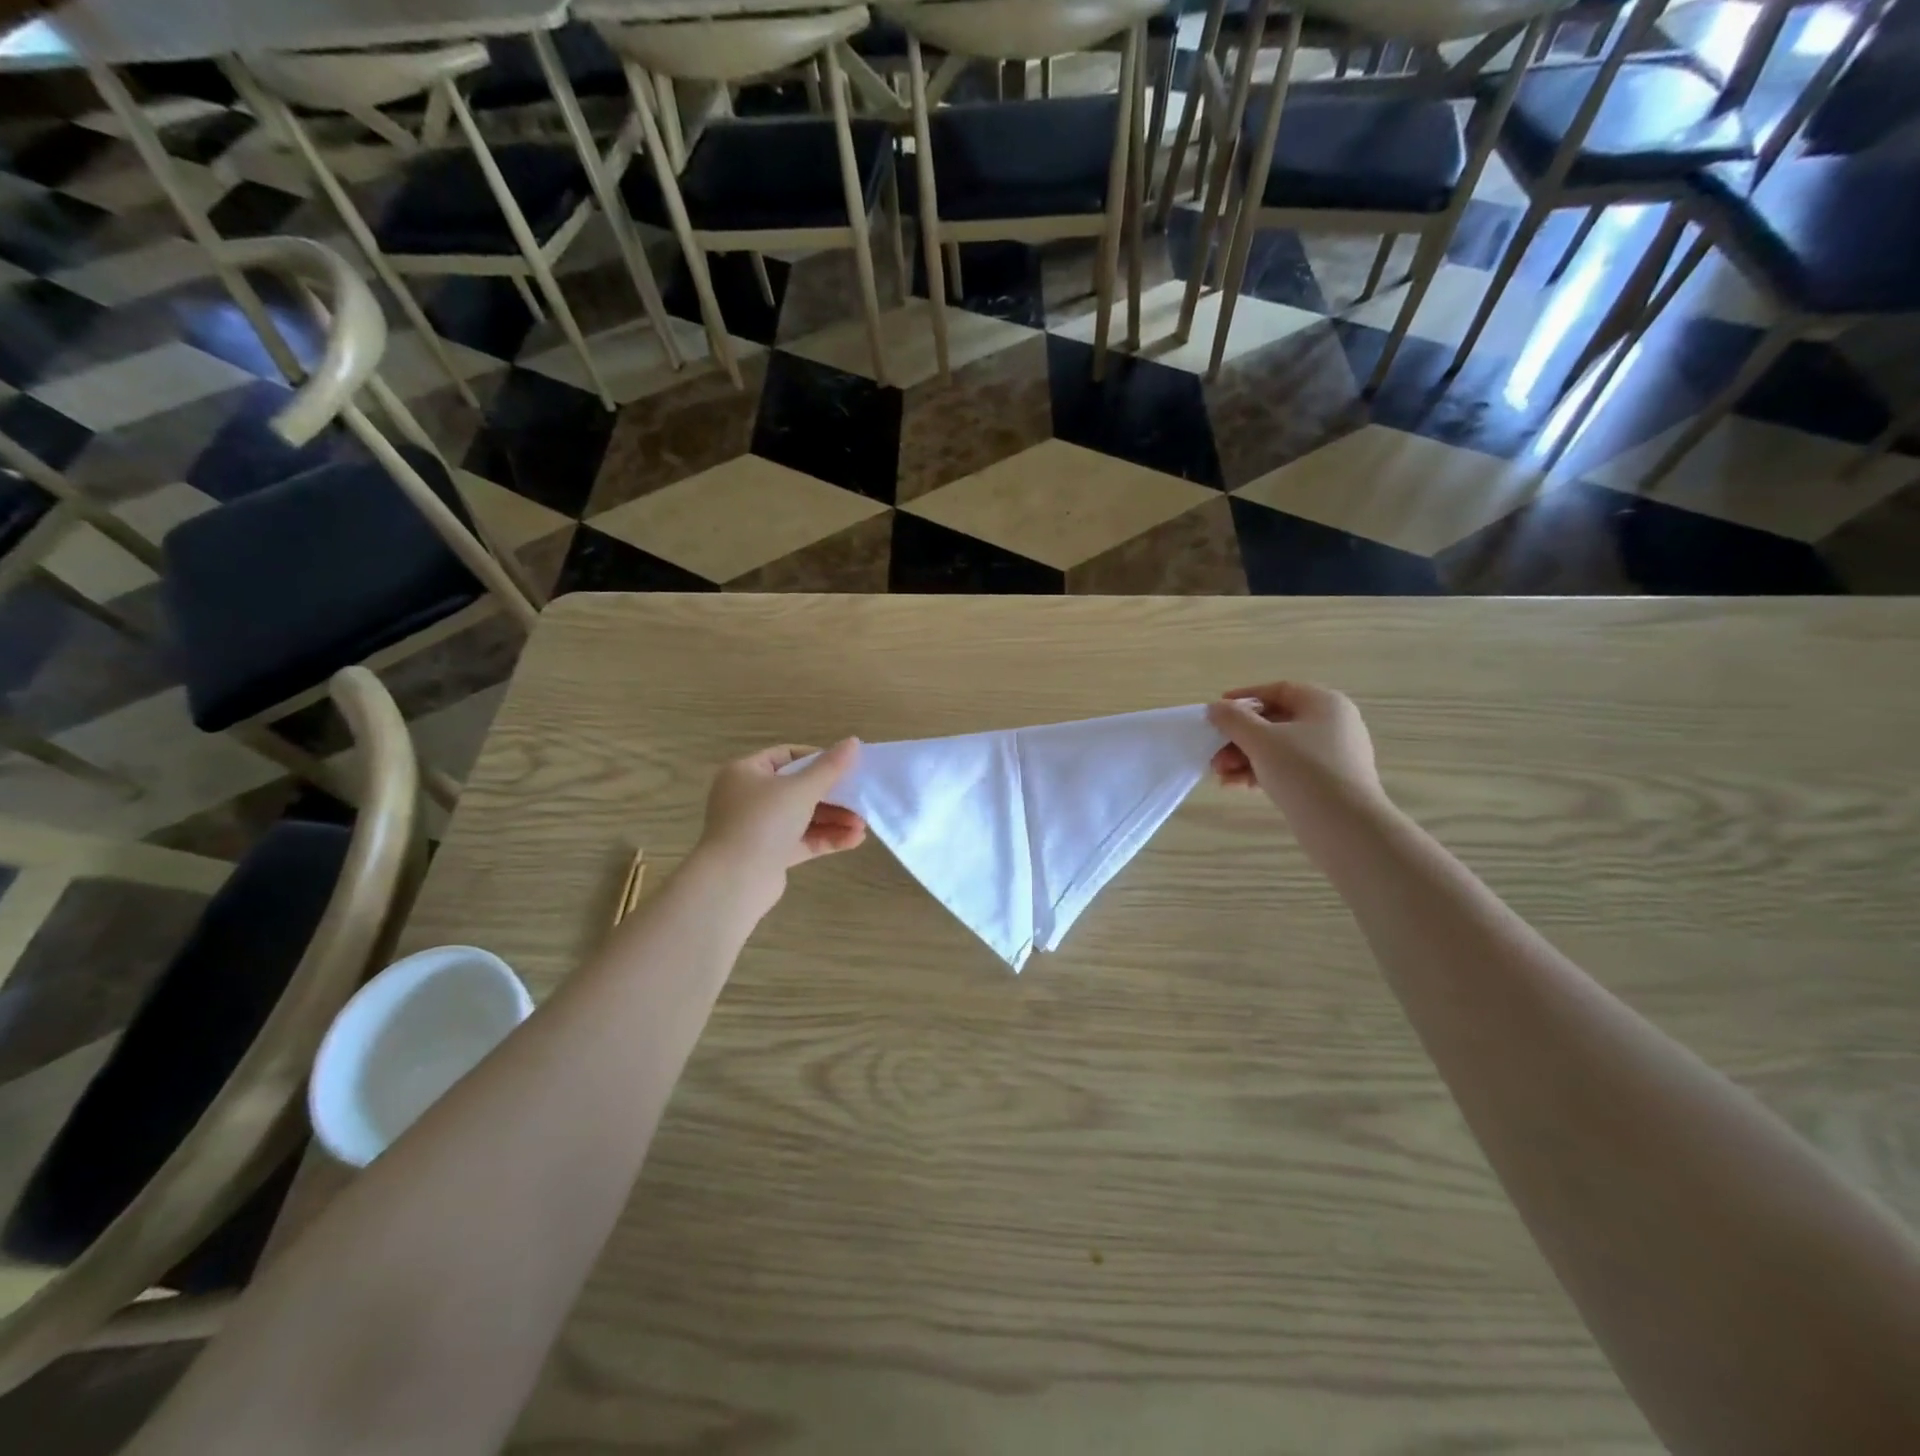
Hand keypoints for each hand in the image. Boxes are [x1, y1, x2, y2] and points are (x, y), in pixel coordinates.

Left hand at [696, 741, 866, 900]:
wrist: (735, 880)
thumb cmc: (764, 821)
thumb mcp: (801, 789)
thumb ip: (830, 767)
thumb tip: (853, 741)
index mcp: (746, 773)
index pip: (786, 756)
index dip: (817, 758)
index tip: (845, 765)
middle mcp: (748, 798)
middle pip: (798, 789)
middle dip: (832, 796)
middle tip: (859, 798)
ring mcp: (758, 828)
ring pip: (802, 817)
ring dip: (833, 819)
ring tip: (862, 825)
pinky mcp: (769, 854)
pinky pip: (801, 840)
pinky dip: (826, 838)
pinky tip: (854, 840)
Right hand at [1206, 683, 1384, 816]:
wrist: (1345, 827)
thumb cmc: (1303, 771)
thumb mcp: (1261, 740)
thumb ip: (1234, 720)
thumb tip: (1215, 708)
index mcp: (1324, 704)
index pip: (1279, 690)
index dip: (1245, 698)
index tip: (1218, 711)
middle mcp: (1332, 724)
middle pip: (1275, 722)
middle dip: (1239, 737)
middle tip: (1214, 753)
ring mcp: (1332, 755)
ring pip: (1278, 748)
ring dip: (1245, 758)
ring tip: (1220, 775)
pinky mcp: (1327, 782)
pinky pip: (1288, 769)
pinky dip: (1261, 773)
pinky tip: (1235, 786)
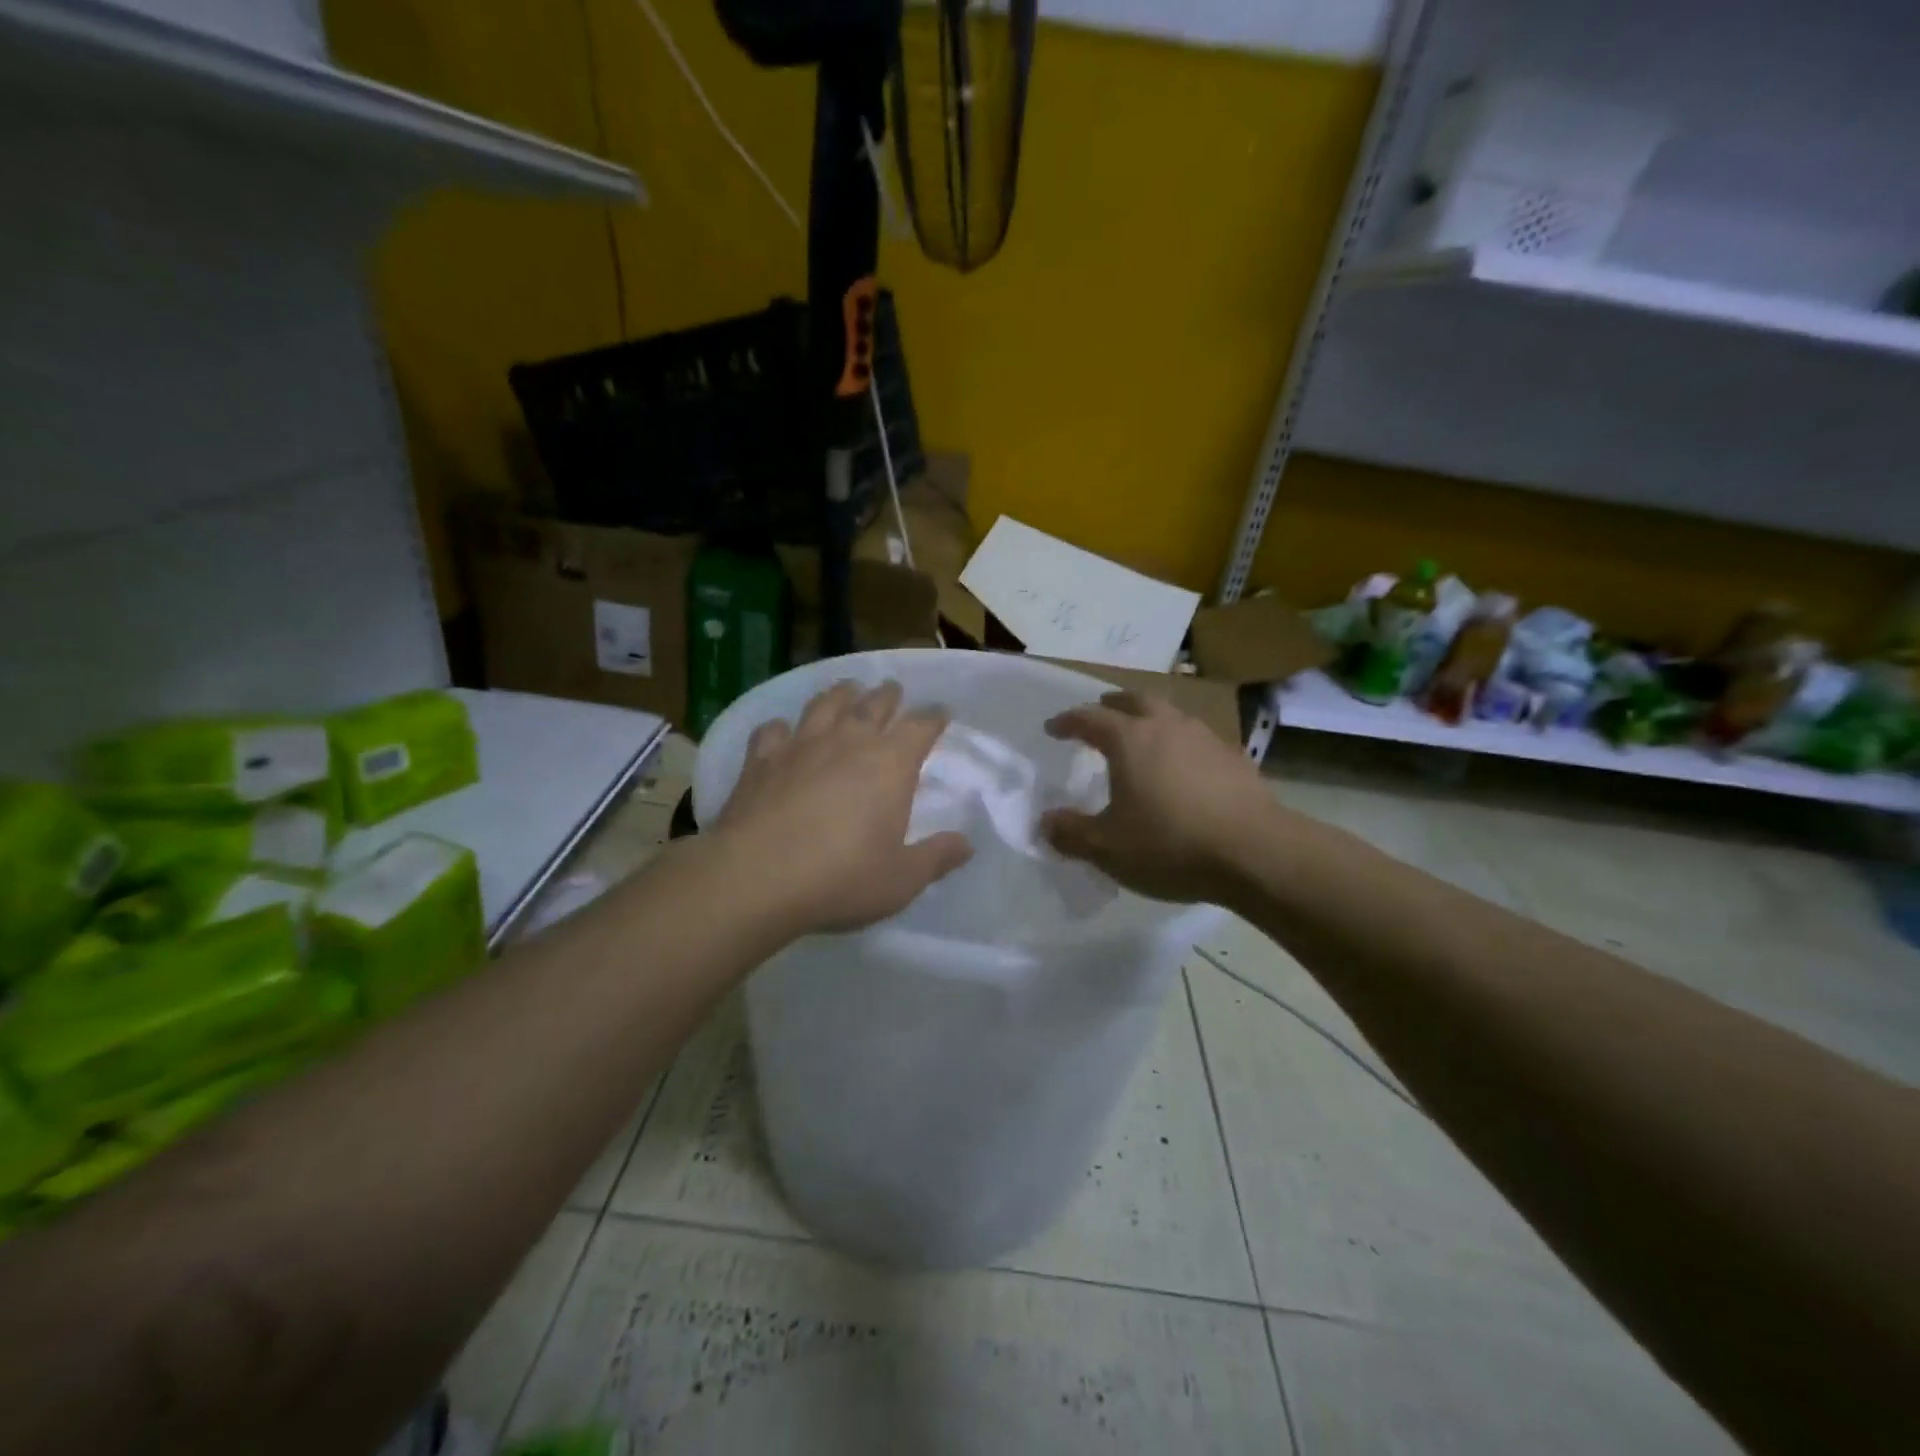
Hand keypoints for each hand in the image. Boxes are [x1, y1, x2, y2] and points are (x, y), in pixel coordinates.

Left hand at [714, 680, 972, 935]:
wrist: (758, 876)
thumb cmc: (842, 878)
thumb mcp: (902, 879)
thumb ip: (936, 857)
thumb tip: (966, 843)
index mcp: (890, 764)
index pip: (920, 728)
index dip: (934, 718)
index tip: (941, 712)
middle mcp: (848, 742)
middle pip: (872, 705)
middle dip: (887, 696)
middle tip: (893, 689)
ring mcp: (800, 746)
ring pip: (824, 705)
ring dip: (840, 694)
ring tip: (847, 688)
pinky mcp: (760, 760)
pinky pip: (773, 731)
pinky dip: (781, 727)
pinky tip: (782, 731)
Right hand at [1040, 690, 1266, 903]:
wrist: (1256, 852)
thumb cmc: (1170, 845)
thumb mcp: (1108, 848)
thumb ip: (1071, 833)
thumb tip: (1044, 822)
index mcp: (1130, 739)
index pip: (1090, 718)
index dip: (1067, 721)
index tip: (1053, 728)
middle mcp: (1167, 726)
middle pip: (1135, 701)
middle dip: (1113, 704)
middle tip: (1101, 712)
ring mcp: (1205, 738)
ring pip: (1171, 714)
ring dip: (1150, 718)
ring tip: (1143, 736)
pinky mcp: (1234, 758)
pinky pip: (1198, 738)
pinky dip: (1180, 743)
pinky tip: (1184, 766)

=======

* REQUIRED WORK
Exclude all images, then retype the records above without alteration.

* FINISHED EXERCISE
Hand keypoints for each hand in the image. Boxes are [x1, y1, x2, y2] and points are (x, y), in pixel coordinates.

Left hand at [696, 741, 866, 900]:
wrist: (735, 880)
thumb cmc: (764, 821)
thumb mcp: (801, 789)
thumb ip: (830, 767)
thumb tip: (853, 741)
index mcp: (746, 773)
index pip: (786, 756)
index dip: (817, 758)
index tip: (845, 765)
middle mcp: (748, 798)
middle pip: (798, 789)
middle dip: (832, 796)
middle tip: (859, 798)
ring mcp: (758, 828)
ring pip: (802, 817)
ring dip: (833, 819)
ring tip: (862, 825)
pinky mcp: (769, 854)
pinky pip: (801, 840)
pinky dip: (826, 838)
pinky tip: (854, 840)
Right hand at [1206, 683, 1384, 816]:
wrist: (1345, 827)
thumb cmc: (1303, 771)
thumb mcp: (1261, 740)
thumb ip: (1234, 720)
thumb tip: (1215, 708)
index mcp: (1324, 704)
index pip: (1279, 690)
index dip: (1245, 698)
index tip: (1218, 711)
middle mcp: (1332, 724)
middle pip: (1275, 722)
middle dip: (1239, 737)
middle tip: (1214, 753)
ring mcp: (1332, 755)
ring pip: (1278, 748)
ring dip: (1245, 758)
ring tip: (1220, 775)
pinky mcp: (1327, 782)
pinky pip: (1288, 769)
pinky dip: (1261, 773)
pinky tip: (1235, 786)
Hand keypoints for each hand in the image. Boxes are [x1, y1, x2, y2] and points are (x, y), in pixel coordinates.

Left hand at [714, 680, 972, 935]:
wrist: (758, 876)
thumb cmc: (842, 878)
thumb mcp: (902, 879)
thumb ip: (936, 857)
thumb tip: (966, 843)
index mcp: (890, 764)
index pip: (920, 728)
index dip: (934, 718)
index tip: (941, 712)
middle mcp: (848, 742)
middle pip: (872, 705)
middle dip: (887, 696)
middle tip: (893, 689)
ring mcp: (800, 746)
ring pip: (824, 705)
ring dip: (840, 694)
ring tip: (847, 688)
pinky mcp: (760, 760)
pinky pip: (773, 731)
pinky dip: (781, 727)
pinky tip: (782, 731)
Right hand at [1040, 690, 1266, 903]:
wrist: (1256, 852)
thumb cmc: (1170, 845)
thumb mcp: (1108, 848)
thumb ip: (1071, 833)
thumb tip: (1044, 822)
index mcp: (1130, 739)
index pip: (1090, 718)
index dip: (1067, 721)
index tip: (1053, 728)
middle mcp: (1167, 726)
middle pip: (1135, 701)
middle dip: (1113, 704)
middle tip: (1101, 712)
ring mcp: (1205, 738)
ring pip: (1171, 714)
ring dip: (1150, 718)
ring tip: (1143, 736)
pinky mcp: (1234, 758)
pinky pip: (1198, 738)
pinky dip: (1180, 743)
pinky tip: (1184, 766)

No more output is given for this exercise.